With hunger gripping this remote region of South Sudan, Elizabeth Athiel could either get urgent medical attention for her 8-month-old daughter, Anger, or make sure her other five children could eat.
The little girl was shockingly thin, but the medical clinic was a half-day’s walk away, and she would have to wait there for days until recovery. “I can’t leave the others alone here,” Athiel said, holding Anger in her arms. It is not known what later happened to the child.
Her family is another victim of South Sudan’s civil war — in a part of the country that hasn’t even seen fighting.
Here in the government stronghold of Northern Bahr el Ghazal region, there are indications of famine. One-third of children in the region are estimated to be acutely malnourished. If resources remain limited, more children will die, said Mahimbo Mdoe, the UNICEF representative in South Sudan.
The food crisis is evidence of how the conflict has devastated South Sudan’s ability to function. Since December 2013, tens of thousands of people have been killed. More than one million refugees have fled. The U.N. calls South Sudan one of the world’s worst humanitarian crises.
Even as President Salva Kiir and his government have repeatedly promised full humanitarian access to this and other areas, South Sudanese officials have restricted aid amid hostility at the international community over its attempts to calm the fighting and protect civilians.
During a visit by The Associated Press to Aweil in mid-September, aid airdrops by the World Food Program had been suspended because the government imposed what it called additional security requirements. They later resumed but were suspended again this week.
Minister of Information Michael Makuei recently told reporters that WFP had been “intransigent” with his government.
“Did they come here for humanitarian services? They came there for their own ulterior objectives,” Makuei said, reflecting some officials’ view that the U.N., with its peacekeeping mission and aid agencies, had too much authority.

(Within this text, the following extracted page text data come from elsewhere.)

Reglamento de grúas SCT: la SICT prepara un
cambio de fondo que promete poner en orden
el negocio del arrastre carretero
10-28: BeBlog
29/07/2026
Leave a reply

Meanwhile, South Sudan’s government spends 44 percent of its budget on military and security, but just 11 percent on health, education and humanitarian affairs, according to the finance ministry.
“The government knows that it doesn’t have to spend money on health care and education because the international community is always going to do it for them, and they can spend it on weapons instead,” one diplomat said on condition of anonymity because they were not authorized to speak to the media.
South Sudan has long suffered from periods of hunger. The fighting has only made it worse.
Between 4 and 5 million people are at risk of death if they do not receive food assistance, according to WFP, and Northern Bahr el Ghazal has been hit hardest. Roughly 60 percent of the population faces levels of hunger described as “crisis,” ‘'emergency“ or ”catastrophic,” according to U.N. agencies.
“I used to eat three times per day. Now I eat once,” said Nyibol Dut, a mother who said the price of two liters of grain had reached 350 South Sudanese pounds, compared to 20 pounds two years ago.
Aweil’s dusty streets were lined with ripe tomatoes, onions, and watermelon, but most are unaffordable. Here, food prices are 10 times higher than they were last year, according to the government.
Civil war has “affected trade seriously,” said Aweil Governor Ronald Ruay Deng as he sat under a tree in his walled compound. But he defended government restrictions on aid delivery, calling security crucial for any humanitarian response.
At times, aid workers in South Sudan hardly know who to deal with for permission to operate. They described a dizzying web of middlemen from the government, opposition and local defense militias that is the source of many delays.
“In a country that doesn’t act like a country, permission from the president just isn’t sufficient,” one humanitarian official said, speaking on condition of anonymity for fear of retribution from the government.
Amid the hunger crisis, some South Sudanese are doing the unthinkable. They have fled by the tens of thousands into neighboring Sudan, the country they fought for years before achieving South Sudan’s independence in 2011 as the world’s youngest country.
At least 50,000 South Sudanese have even moved to Sudan’s conflict-ridden Darfur region this year, the U.N. has said.
Taril Tong confirmed that many in his village have moved to Sudan after heavy rains destroyed crops, but he said he won’t join them.
“This is our country,” he said proudly.